Delhi’s Samanta
Monday, November 30th, 2009India is a fantastic place to visit, with some of the most exquisite vistas in the world. There are natural areas that are simply stunning, and endlessly elegantly marvelous. There are plenty of ancient temples, and temples still in use today, where the local population will gather on special days to worship. There are also plenty of street festivals, with elegant dancers making interesting new creations in front of your very eyes, as if there were a new artistic movement in the works, and there usually is. India does not stop, and wouldn’t think of stopping. The motion is very splendid. Delhi is all of this, it’s almost like a condensed version of the entire country, with an enormously dense population, and many cultures mixing and living in the same time and place.
It has everything, like any big city, but there’s something rather unique about Delhi. Or perhaps there are many unique things about Delhi, and too many to mention, surely, but it is unlike anywhere else on the planet. If you’re coming, hoping to taste the offerings from some of the world’s best restaurants, Delhi may very well have these. There is certainly a fantastic selection here, and some of the finest chefs in the world are preparing some of the world’s finest cuisine. And some of the best artists are cooking up some new and fantastic worlds to explore on canvas.

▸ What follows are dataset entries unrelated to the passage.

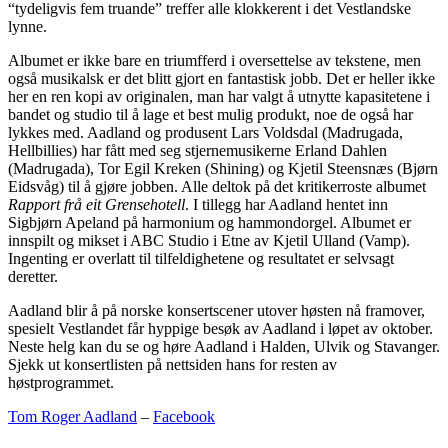
“tydeligvis fem truande” treffer alle klokkerent i det Vestlandske
lynne.
Albumet er ikke bare en triumfferd i oversettelse av tekstene, men
også musikalsk er det blitt gjort en fantastisk jobb. Det er heller ikke
her en ren kopi av originalen, man har valgt å utnytte kapasitetene i
bandet og studio til å lage et best mulig produkt, noe de også har
lykkes med. Aadland og produsent Lars Voldsdal (Madrugada,
Hellbillies) har fått med seg stjernemusikerne Erland Dahlen
(Madrugada), Tor Egil Kreken (Shining) og Kjetil Steensnæs (Bjørn
Eidsvåg) til å gjøre jobben. Alle deltok på det kritikerroste albumet
Rapport frå eit Grensehotell
. I tillegg har Aadland hentet inn
Sigbjørn Apeland på harmonium og hammondorgel. Albumet er
innspilt og mikset i ABC Studio i Etne av Kjetil Ulland (Vamp).
Ingenting er overlatt til tilfeldighetene og resultatet er selvsagt
deretter.
Aadland blir å på norske konsertscener utover høsten nå framover,
spesielt Vestlandet får hyppige besøk av Aadland i løpet av oktober.
Neste helg kan du se og høre Aadland i Halden, Ulvik og Stavanger.
Sjekk ut konsertlisten på nettsiden hans for resten av
høstprogrammet.
Tom Roger Aadland
–
Facebook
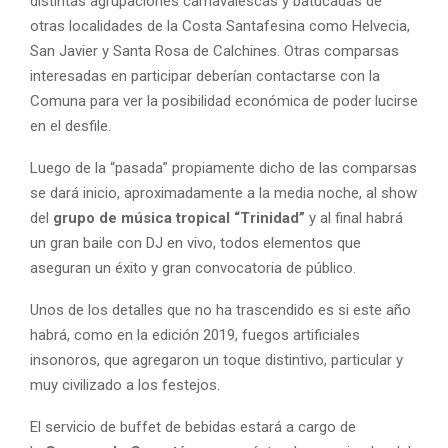
distintas agrupaciones carnavalescas y batucadas de
otras localidades de la Costa Santafesina como Helvecia,
San Javier y Santa Rosa de Calchines. Otras comparsas
interesadas en participar deberían contactarse con la
Comuna para ver la posibilidad económica de poder lucirse
en el desfile.
Luego de la “pasada” propiamente dicho de las comparsas
se dará inicio, aproximadamente a la media noche, al show
del
grupo de música tropical “Trinidad”
y al final habrá
un gran baile con DJ en vivo, todos elementos que
aseguran un éxito y gran convocatoria de público.
Unos de los detalles que no ha trascendido es si este año
habrá, como en la edición 2019, fuegos artificiales
insonoros, que agregaron un toque distintivo, particular y
muy civilizado a los festejos.
El servicio de buffet de bebidas estará a cargo de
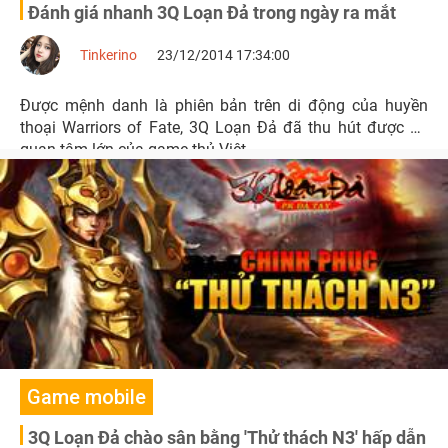
Đánh giá nhanh 3Q Loạn Đả trong ngày ra mắt
Tinkerino
23/12/2014 17:34:00
Được mệnh danh là phiên bản trên di động của huyền
thoại Warriors of Fate, 3Q Loạn Đả đã thu hút được sự
quan tâm lớn của game thủ Việt.
Game mobile
3Q Loạn Đả chào sân bằng 'Thử thách N3' hấp dẫn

Delhi’s Tanmoy Samanta is certainly an artist to watch. He’s had a good beginning as an artist, and is reaching a phase where the maturer works are starting to make their way into the world, and it’s a splendid thing to see. Especially when the style and execution produce such stunning results. His Eye of the Needle show brings together some of the most interesting things to give life to gallery walls in awhile, and with spectacular energy and focus in each painting. They are very bare and very spare, and could be best described as deconstructions of objects, and mediating on these brings enormous sized-worlds into focus, and it’s often stunning and often distubring.